Afortunadamente, Rogelio tenía su suministro de primeros auxilios bien abastecido. Se tomó una jeringa de epinefrina, se tiró al suelo e inyectó el medicamento en el frágil y espasmódico cofre. Poco a poco, el niño se calmó, ya no necesitaba luchar para respirar, y sus espasmos fueron reemplazados por una respiración rápida al principio, pero que terminó convirtiéndose en un ronquido que se transformó en un sueño tranquilo. El pobre niño estaba exhausto.

La señora que, justo antes, había estado arrodillada a poca distancia, miró desde el cuerpo convaleciente que yacía en el polvo hasta el extraño que yacía en el suelo y que se apoyaba en su brazo izquierdo mientras, con la mano derecha, medía los signos vitales del niño, y luego a la jeringa arrojada al lado del delgado brazo del chiquillo. El brillo de sus ojos húmedos adquirió nuevos tonos, y esa jeringa se convirtió en una espada frente a sus ojos de madre, y ese hombre sin piernas se convirtió en un salvador. Se arrastró hacia los dos, tomó la mano derecha del médico entre sus manos negras y secas, y la levantó hacia su pecho mientras repetía una y otra vez: «Mikono heri».
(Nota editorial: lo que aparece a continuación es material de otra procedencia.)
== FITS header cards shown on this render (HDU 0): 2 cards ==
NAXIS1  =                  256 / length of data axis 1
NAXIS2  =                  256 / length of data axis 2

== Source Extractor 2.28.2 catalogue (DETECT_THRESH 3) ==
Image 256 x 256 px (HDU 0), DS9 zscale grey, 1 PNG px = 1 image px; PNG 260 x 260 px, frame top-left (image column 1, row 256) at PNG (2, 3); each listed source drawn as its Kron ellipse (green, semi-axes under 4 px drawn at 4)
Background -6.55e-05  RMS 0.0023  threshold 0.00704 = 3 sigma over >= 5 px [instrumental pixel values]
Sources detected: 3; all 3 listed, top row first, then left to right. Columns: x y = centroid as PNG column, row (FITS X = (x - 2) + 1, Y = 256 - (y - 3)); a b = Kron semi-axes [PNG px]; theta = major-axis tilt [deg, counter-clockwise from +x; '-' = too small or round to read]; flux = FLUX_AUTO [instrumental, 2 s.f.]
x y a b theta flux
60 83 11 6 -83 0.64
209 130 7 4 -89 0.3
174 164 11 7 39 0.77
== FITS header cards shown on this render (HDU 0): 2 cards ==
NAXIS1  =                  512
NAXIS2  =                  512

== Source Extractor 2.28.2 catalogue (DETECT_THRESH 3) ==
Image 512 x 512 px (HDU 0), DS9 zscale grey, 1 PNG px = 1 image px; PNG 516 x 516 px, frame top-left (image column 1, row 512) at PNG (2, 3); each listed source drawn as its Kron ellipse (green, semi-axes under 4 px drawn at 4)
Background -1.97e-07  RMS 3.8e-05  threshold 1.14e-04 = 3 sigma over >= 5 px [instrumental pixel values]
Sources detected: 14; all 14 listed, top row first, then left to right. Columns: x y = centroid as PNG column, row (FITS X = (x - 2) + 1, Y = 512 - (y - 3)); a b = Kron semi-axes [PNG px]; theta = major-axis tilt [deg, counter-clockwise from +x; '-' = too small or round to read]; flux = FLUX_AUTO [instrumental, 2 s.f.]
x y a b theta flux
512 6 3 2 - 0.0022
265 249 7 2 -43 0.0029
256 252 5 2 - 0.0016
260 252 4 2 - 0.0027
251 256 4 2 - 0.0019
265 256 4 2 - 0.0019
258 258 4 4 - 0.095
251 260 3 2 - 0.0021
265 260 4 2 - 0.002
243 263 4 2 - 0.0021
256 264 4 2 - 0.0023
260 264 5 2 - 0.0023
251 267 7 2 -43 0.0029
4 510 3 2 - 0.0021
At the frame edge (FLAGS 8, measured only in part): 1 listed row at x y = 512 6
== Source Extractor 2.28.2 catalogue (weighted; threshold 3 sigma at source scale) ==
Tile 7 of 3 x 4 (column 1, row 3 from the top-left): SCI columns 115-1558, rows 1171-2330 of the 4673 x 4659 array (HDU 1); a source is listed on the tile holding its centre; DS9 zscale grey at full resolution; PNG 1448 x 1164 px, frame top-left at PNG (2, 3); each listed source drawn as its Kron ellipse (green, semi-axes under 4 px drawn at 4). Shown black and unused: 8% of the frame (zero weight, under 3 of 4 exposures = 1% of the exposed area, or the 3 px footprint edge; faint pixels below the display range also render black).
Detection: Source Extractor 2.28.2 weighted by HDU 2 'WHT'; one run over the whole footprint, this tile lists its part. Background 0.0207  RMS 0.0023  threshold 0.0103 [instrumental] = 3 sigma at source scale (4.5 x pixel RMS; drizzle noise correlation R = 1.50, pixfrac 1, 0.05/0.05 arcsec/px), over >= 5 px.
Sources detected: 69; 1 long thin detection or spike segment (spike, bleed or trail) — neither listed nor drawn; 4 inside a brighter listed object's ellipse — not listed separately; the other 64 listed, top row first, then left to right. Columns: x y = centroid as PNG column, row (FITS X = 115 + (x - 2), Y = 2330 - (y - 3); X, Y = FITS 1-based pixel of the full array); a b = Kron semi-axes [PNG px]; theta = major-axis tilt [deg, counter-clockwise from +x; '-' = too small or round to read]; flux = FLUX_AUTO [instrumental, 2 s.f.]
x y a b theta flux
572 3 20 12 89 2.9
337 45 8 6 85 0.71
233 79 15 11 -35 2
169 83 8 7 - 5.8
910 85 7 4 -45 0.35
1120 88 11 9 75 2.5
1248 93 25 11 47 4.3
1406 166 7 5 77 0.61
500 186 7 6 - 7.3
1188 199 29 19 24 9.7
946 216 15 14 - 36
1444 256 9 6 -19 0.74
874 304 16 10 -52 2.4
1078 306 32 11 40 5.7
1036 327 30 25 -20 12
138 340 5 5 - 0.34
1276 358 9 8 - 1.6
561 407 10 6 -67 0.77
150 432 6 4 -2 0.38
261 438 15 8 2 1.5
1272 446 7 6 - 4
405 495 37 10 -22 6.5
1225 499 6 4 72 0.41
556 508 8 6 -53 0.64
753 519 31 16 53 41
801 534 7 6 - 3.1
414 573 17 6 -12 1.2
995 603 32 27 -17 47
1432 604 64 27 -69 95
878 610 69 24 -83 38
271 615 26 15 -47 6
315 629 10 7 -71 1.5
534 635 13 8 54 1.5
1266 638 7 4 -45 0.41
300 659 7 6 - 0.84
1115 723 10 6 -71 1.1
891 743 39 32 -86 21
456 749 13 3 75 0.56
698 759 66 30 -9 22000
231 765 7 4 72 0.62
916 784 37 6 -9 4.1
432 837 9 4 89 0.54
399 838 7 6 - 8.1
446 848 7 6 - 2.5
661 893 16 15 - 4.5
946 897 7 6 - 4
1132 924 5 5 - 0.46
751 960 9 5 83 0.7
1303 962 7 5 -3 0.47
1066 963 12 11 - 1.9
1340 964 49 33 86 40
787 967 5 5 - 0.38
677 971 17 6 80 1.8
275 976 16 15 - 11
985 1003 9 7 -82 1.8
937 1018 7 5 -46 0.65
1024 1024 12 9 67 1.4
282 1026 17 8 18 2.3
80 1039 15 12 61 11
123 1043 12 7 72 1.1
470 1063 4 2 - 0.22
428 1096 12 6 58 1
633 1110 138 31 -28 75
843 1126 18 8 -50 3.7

En inglés, Rogelio le explicó a esa señora que no hablaba suajili, por lo que ella señaló donde el doctor vio el contorno parpadeante de lo que parecía ser un pueblo de tiendas protegido bajo una bandera que reconoció como del equipo de Médicos sin Fronteras. Con cierta dificultad, se subió a su silla de ruedas, guardó el botiquín de primeros auxilios, hizo señas a la señora para que lo ayudara a acomodar el cuerpo del niño en su regazo, recordó la jeringa arrojada al suelo y luego volvió a señalar a la señora que le diera el pequeño objeto. De lado a lado, se dirigieron al equipo médico.

Rogelio no tardó mucho en enamorarse de esa misión, las miradas de agradecimiento que le dieron los lugareños lo hicieron sentirse útil, importante. Eran casi devocionales. Le gustaba tener una legión de fieles. Se acostumbró a que le besasen las manos y escuchó, muchas veces más, la expresión mikono heri que, con el tiempo, aprendió que significaba «manos benditas».